TASK DESCRIPTION:
Of the lines listed below, return exactly those that run from the line containing "A. Eligibility" through the line containing "The Department will establish the", both included.

**** RECORDS SUPPLIED ****

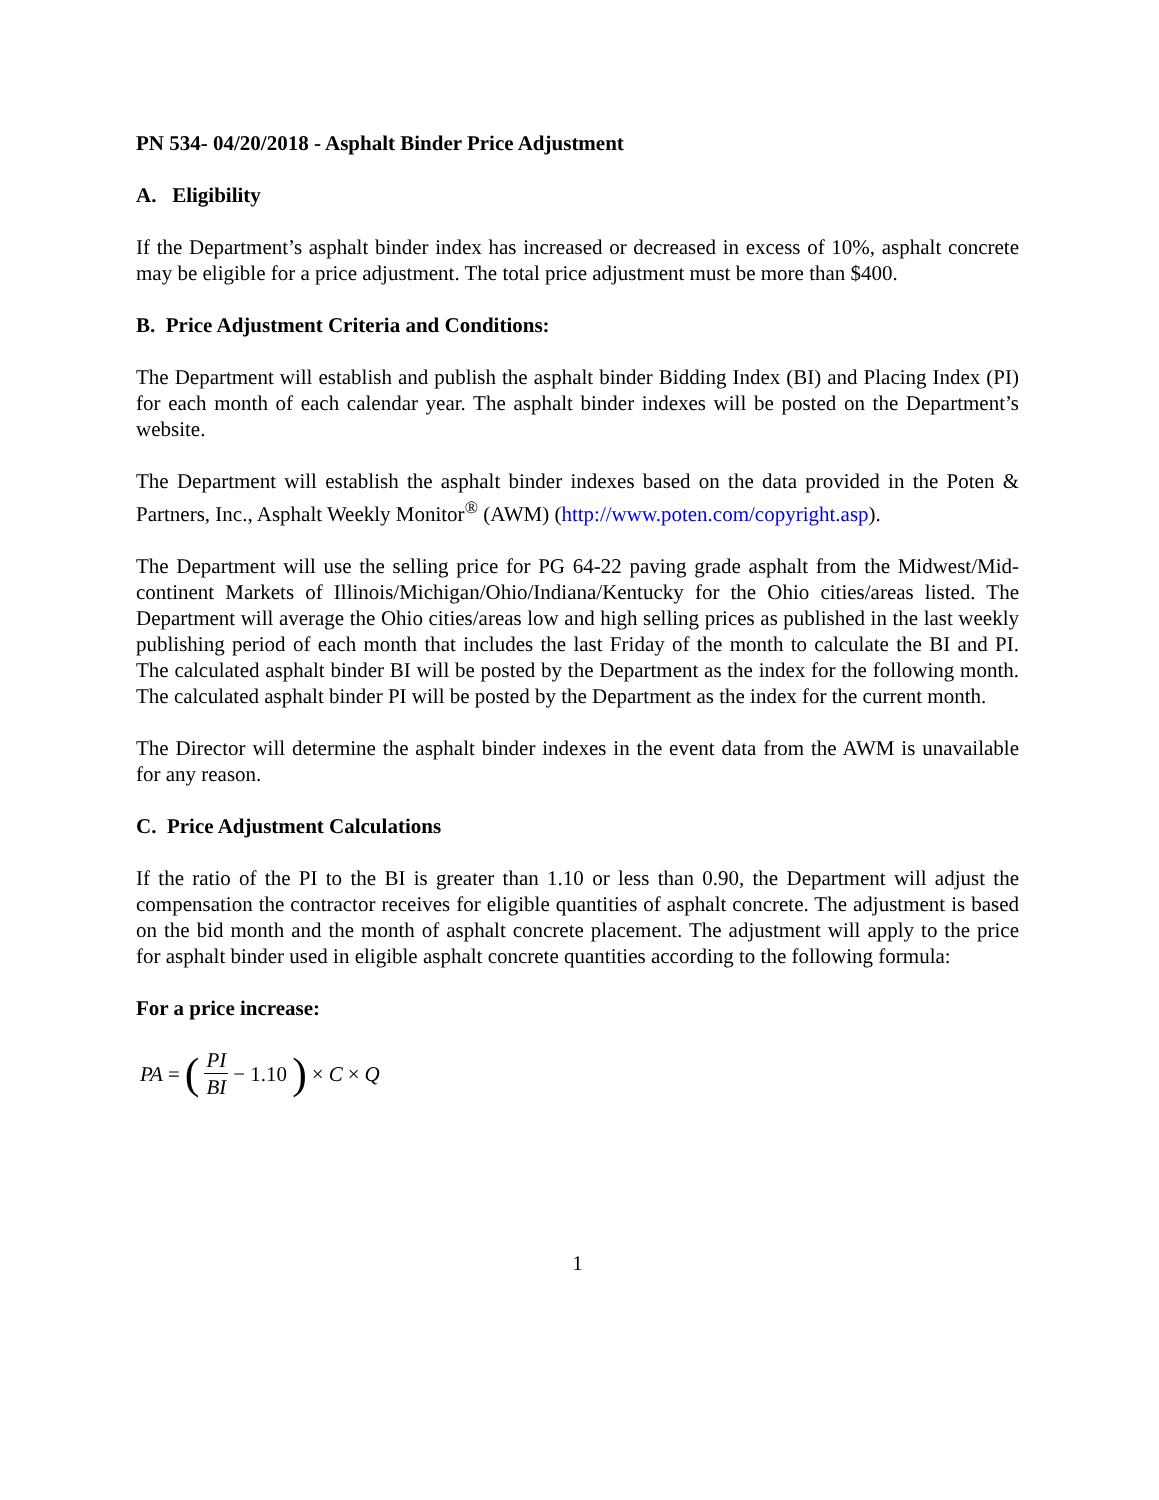PN 534- 04/20/2018 - Asphalt Binder Price Adjustment
A. Eligibility
If the Department’s asphalt binder index has increased or decreased in excess of 10%, asphalt concrete may be eligible for a price adjustment. The total price adjustment must be more than $400.
B. Price Adjustment Criteria and Conditions:
The Department will establish and publish the asphalt binder Bidding Index (BI) and Placing Index (PI) for each month of each calendar year. The asphalt binder indexes will be posted on the Department’s website.
The Department will establish the asphalt binder indexes based on the data provided in the Poten & Partners, Inc., Asphalt Weekly Monitor<sup>®</sup> (AWM) (http://www.poten.com/copyright.asp).
The Department will use the selling price for PG 64-22 paving grade asphalt from the Midwest/Mid-continent Markets of Illinois/Michigan/Ohio/Indiana/Kentucky for the Ohio cities/areas listed. The Department will average the Ohio cities/areas low and high selling prices as published in the last weekly publishing period of each month that includes the last Friday of the month to calculate the BI and PI. The calculated asphalt binder BI will be posted by the Department as the index for the following month. The calculated asphalt binder PI will be posted by the Department as the index for the current month.
The Director will determine the asphalt binder indexes in the event data from the AWM is unavailable for any reason.
C. Price Adjustment Calculations
If the ratio of the PI to the BI is greater than 1.10 or less than 0.90, the Department will adjust the compensation the contractor receives for eligible quantities of asphalt concrete. The adjustment is based on the bid month and the month of asphalt concrete placement. The adjustment will apply to the price for asphalt binder used in eligible asphalt concrete quantities according to the following formula:
For a price increase:
PA = (PI BI − 1.10) × C × Q
1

****

ANSWER BOX:
A. Eligibility
If the Department’s asphalt binder index has increased or decreased in excess of 10%, asphalt concrete may be eligible for a price adjustment. The total price adjustment must be more than $400.
B. Price Adjustment Criteria and Conditions:
The Department will establish and publish the asphalt binder Bidding Index (BI) and Placing Index (PI) for each month of each calendar year. The asphalt binder indexes will be posted on the Department’s website.
The Department will establish the asphalt binder indexes based on the data provided in the Poten & Partners, Inc., Asphalt Weekly Monitor<sup>®</sup> (AWM) (http://www.poten.com/copyright.asp).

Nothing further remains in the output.